NOTICE

This site comprises documentation of my contact and interaction with Virginia State Police Special Agent (Anthony) Tony Gattuso -- up until the agency he's employed by forbid him to see me. Posts are in chronological order; newest additions are on the last page.

My Thoughts In Italics

I read the email and tilted my head to the right slightly. The clear implication was that it’d been sent by a member of Law Enforcement. In... ter... ressst... ing.

I’d received email from assorted so-called Boys in Blue before but mostly from the braggart types who, in some way, somewhere in the contact explicitly stated the profession they’re in -- as if their career alone made them extra special, and they wanted me to know it.

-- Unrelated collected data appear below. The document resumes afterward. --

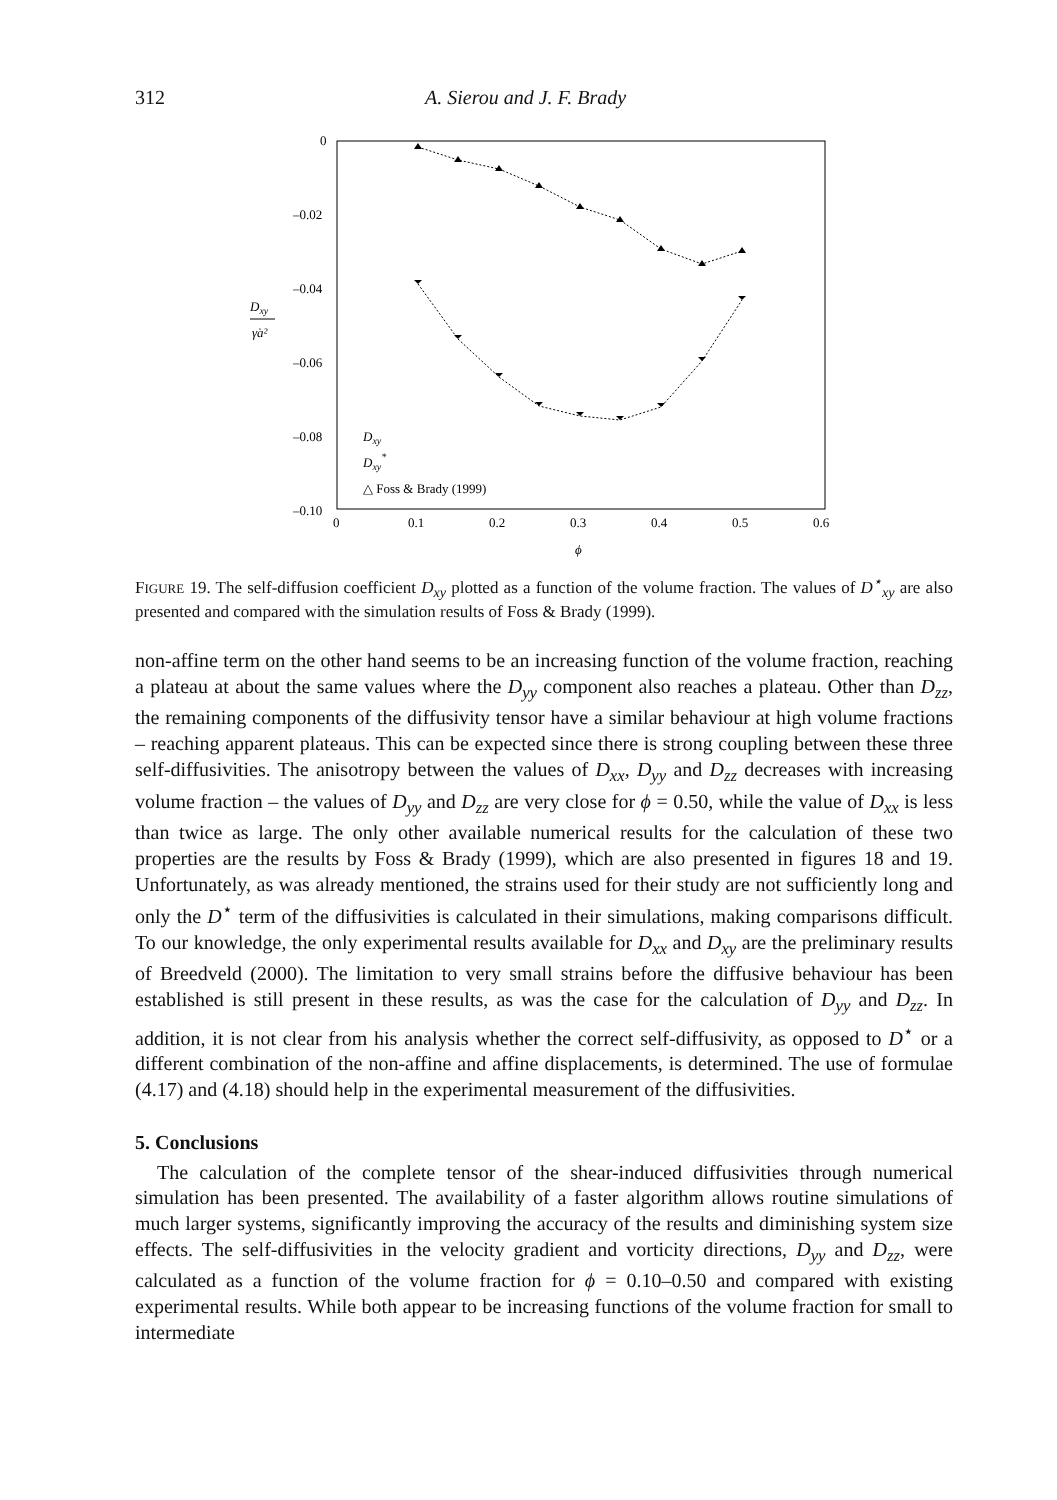312 A. Sierou and J. F. Brady
0
–0.02
–0.04
–0.06
–0.08
–0.10
0
0.1
0.2
0.3
0.4
0.5
0.6
ϕ
Dxy
γ̇a²
Dxy
Dxy*
△ Foss & Brady (1999)
FIGURE 19. The self-diffusion coefficient D<sub>xy</sub> plotted as a function of the volume fraction. The values of D<sup>⋆</sup><sub>xy</sub> are also presented and compared with the simulation results of Foss & Brady (1999).
non-affine term on the other hand seems to be an increasing function of the volume fraction, reaching a plateau at about the same values where the D<sub>yy</sub> component also reaches a plateau. Other than D<sub>zz</sub>, the remaining components of the diffusivity tensor have a similar behaviour at high volume fractions – reaching apparent plateaus. This can be expected since there is strong coupling between these three self-diffusivities. The anisotropy between the values of D<sub>xx</sub>, D<sub>yy</sub> and D<sub>zz</sub> decreases with increasing volume fraction – the values of D<sub>yy</sub> and D<sub>zz</sub> are very close for ϕ = 0.50, while the value of D<sub>xx</sub> is less than twice as large. The only other available numerical results for the calculation of these two properties are the results by Foss & Brady (1999), which are also presented in figures 18 and 19. Unfortunately, as was already mentioned, the strains used for their study are not sufficiently long and only the D<sup>⋆</sup> term of the diffusivities is calculated in their simulations, making comparisons difficult. To our knowledge, the only experimental results available for D<sub>xx</sub> and D<sub>xy</sub> are the preliminary results of Breedveld (2000). The limitation to very small strains before the diffusive behaviour has been established is still present in these results, as was the case for the calculation of D<sub>yy</sub> and D<sub>zz</sub>. In addition, it is not clear from his analysis whether the correct self-diffusivity, as opposed to D<sup>⋆</sup> or a different combination of the non-affine and affine displacements, is determined. The use of formulae (4.17) and (4.18) should help in the experimental measurement of the diffusivities.
5. Conclusions
The calculation of the complete tensor of the shear-induced diffusivities through numerical simulation has been presented. The availability of a faster algorithm allows routine simulations of much larger systems, significantly improving the accuracy of the results and diminishing system size effects. The self-diffusivities in the velocity gradient and vorticity directions, D<sub>yy</sub> and D<sub>zz</sub>, were calculated as a function of the volume fraction for ϕ = 0.10–0.50 and compared with existing experimental results. While both appear to be increasing functions of the volume fraction for small to intermediate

This one, well, this one was… different.

For a moment I considered the possibility the missive was from some random generic person, someone who knew of my very unhidden affinity for cops, and he was merely amusing himself with a game of sorts. Still, there was just enough of an I-have-a-badge edge to it to make me believe it was indeed from an officer.

Prickles of excitement began to meld with the curiosity that was already assaulting me.

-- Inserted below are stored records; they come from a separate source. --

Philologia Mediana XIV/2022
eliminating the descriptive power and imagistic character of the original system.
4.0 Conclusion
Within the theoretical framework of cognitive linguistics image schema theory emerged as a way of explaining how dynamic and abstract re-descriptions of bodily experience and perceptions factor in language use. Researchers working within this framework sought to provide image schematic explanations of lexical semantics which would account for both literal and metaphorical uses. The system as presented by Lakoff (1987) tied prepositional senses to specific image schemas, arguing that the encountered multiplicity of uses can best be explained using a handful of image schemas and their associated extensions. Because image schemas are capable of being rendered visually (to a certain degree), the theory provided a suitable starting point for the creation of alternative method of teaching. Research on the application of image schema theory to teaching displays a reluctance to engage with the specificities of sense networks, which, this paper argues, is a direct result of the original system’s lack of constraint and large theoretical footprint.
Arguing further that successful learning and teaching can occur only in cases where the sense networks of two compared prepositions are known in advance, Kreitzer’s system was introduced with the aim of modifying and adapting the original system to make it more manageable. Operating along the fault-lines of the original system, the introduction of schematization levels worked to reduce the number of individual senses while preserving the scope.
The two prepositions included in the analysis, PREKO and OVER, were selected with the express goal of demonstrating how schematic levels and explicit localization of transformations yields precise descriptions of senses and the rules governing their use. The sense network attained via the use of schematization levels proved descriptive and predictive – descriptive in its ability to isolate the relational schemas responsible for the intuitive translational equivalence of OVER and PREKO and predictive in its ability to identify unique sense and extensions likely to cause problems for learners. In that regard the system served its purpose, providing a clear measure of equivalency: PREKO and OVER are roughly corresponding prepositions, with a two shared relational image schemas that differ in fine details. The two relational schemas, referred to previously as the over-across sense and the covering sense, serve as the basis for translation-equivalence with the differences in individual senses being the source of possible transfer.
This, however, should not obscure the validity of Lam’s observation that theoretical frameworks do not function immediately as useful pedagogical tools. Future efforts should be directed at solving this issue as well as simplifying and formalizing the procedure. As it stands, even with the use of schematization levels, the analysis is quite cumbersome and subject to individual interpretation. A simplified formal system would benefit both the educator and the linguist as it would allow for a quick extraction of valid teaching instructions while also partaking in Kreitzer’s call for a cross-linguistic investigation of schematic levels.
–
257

I reread the words again. Who is this guy?

I copied the unique address the electronic letter had come from and promptly plunked it into Google. Nothing. At all! That to me indicated, whoever the man was, he’d probably set up the Gmail account strictly for the purpose of this communication with me. I’ve learned it’s not uncommon for people when they do such to try to conceal their identities to stick with something near to what they’re already familiar with. So I ran queries on close versions of the term -- for example, substituting a “1” for a “one.” Got nowhere with that either. I went back to searching the original address in quotes but now under mail servers other than Gmail -- @yahoo.com, @hotmail.com, et cetera. I was both irritated and intrigued by the absolute lack of results those too produced. Next: same servers, previously-mentioned variations. No good. Last, I gave the name itself a shot; it was an unusual anonym, yet not so extraordinary it wouldn’t pull any information up. I included some narrowing specifics as well, like “Virginia,” “VA,” or “officer.” I scanned the multitude of potentials that, this time, the search engine offered. Figures, thirty zakillion pages and none seemed to fit what I was seeking. All right, fine; be that way.

There was only one feasible solution: with a big ol’ cheesy grin on my face, I, the graced recipient of an attention-getter, returned to my Inbox and clicked “Reply.”